● EXERCISE
The following data has a line with "- 2014年5月17日贵州省第十二届人民代表大会常务委员会第九次会议批准" and a line with "自治州人民政府应当制定以都匀". Write out exactly those lines and all the lines between them.

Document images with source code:
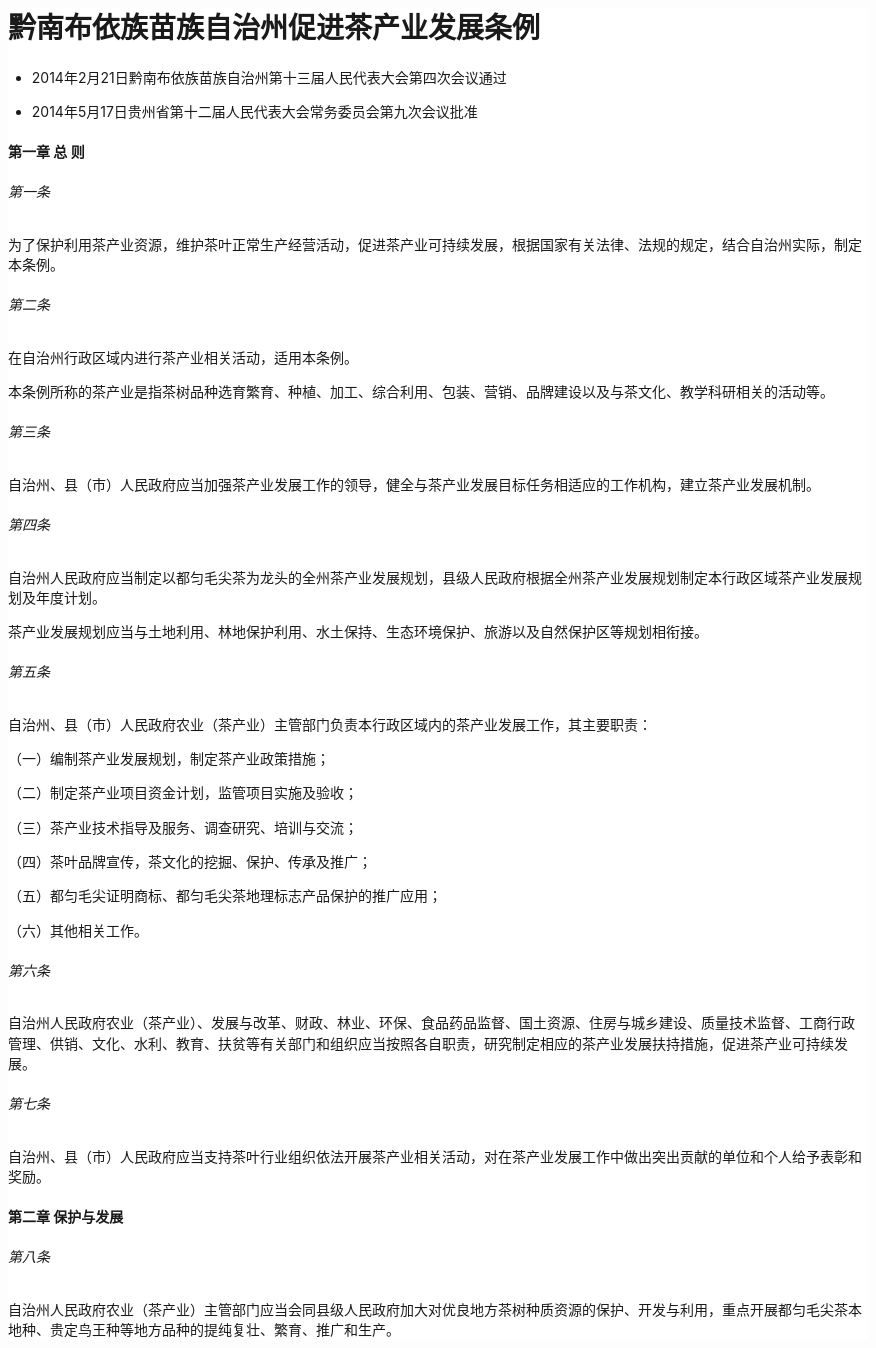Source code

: # 黔南布依族苗族自治州促进茶产业发展条例

- 2014年2月21日黔南布依族苗族自治州第十三届人民代表大会第四次会议通过

- 2014年5月17日贵州省第十二届人民代表大会常务委员会第九次会议批准



#### 第一章 总 则

###### 第一条

为了保护利用茶产业资源，维护茶叶正常生产经营活动，促进茶产业可持续发展，根据国家有关法律、法规的规定，结合自治州实际，制定本条例。

###### 第二条

在自治州行政区域内进行茶产业相关活动，适用本条例。

本条例所称的茶产业是指茶树品种选育繁育、种植、加工、综合利用、包装、营销、品牌建设以及与茶文化、教学科研相关的活动等。

###### 第三条

自治州、县（市）人民政府应当加强茶产业发展工作的领导，健全与茶产业发展目标任务相适应的工作机构，建立茶产业发展机制。

###### 第四条

自治州人民政府应当制定以都匀毛尖茶为龙头的全州茶产业发展规划，县级人民政府根据全州茶产业发展规划制定本行政区域茶产业发展规划及年度计划。

茶产业发展规划应当与土地利用、林地保护利用、水土保持、生态环境保护、旅游以及自然保护区等规划相衔接。

###### 第五条

自治州、县（市）人民政府农业（茶产业）主管部门负责本行政区域内的茶产业发展工作，其主要职责：

（一）编制茶产业发展规划，制定茶产业政策措施；

（二）制定茶产业项目资金计划，监管项目实施及验收；

（三）茶产业技术指导及服务、调查研究、培训与交流；

（四）茶叶品牌宣传，茶文化的挖掘、保护、传承及推广；

（五）都匀毛尖证明商标、都匀毛尖茶地理标志产品保护的推广应用；

（六）其他相关工作。

###### 第六条

自治州人民政府农业（茶产业）、发展与改革、财政、林业、环保、食品药品监督、国土资源、住房与城乡建设、质量技术监督、工商行政管理、供销、文化、水利、教育、扶贫等有关部门和组织应当按照各自职责，研究制定相应的茶产业发展扶持措施，促进茶产业可持续发展。

###### 第七条

自治州、县（市）人民政府应当支持茶叶行业组织依法开展茶产业相关活动，对在茶产业发展工作中做出突出贡献的单位和个人给予表彰和奖励。

#### 第二章 保护与发展

###### 第八条

自治州人民政府农业（茶产业）主管部门应当会同县级人民政府加大对优良地方茶树种质资源的保护、开发与利用，重点开展都匀毛尖茶本地种、贵定鸟王种等地方品种的提纯复壮、繁育、推广和生产。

● RESPONSE TO THE EXERCISE
- 2014年5月17日贵州省第十二届人民代表大会常务委员会第九次会议批准



#### 第一章 总 则

###### 第一条

为了保护利用茶产业资源，维护茶叶正常生产经营活动，促进茶产业可持续发展，根据国家有关法律、法规的规定，结合自治州实际，制定本条例。

###### 第二条

在自治州行政区域内进行茶产业相关活动，适用本条例。

本条例所称的茶产业是指茶树品种选育繁育、种植、加工、综合利用、包装、营销、品牌建设以及与茶文化、教学科研相关的活动等。

###### 第三条

自治州、县（市）人民政府应当加强茶产业发展工作的领导，健全与茶产业发展目标任务相适应的工作机构，建立茶产业发展机制。

###### 第四条

自治州人民政府应当制定以都匀毛尖茶为龙头的全州茶产业发展规划，县级人民政府根据全州茶产业发展规划制定本行政区域茶产业发展规划及年度计划。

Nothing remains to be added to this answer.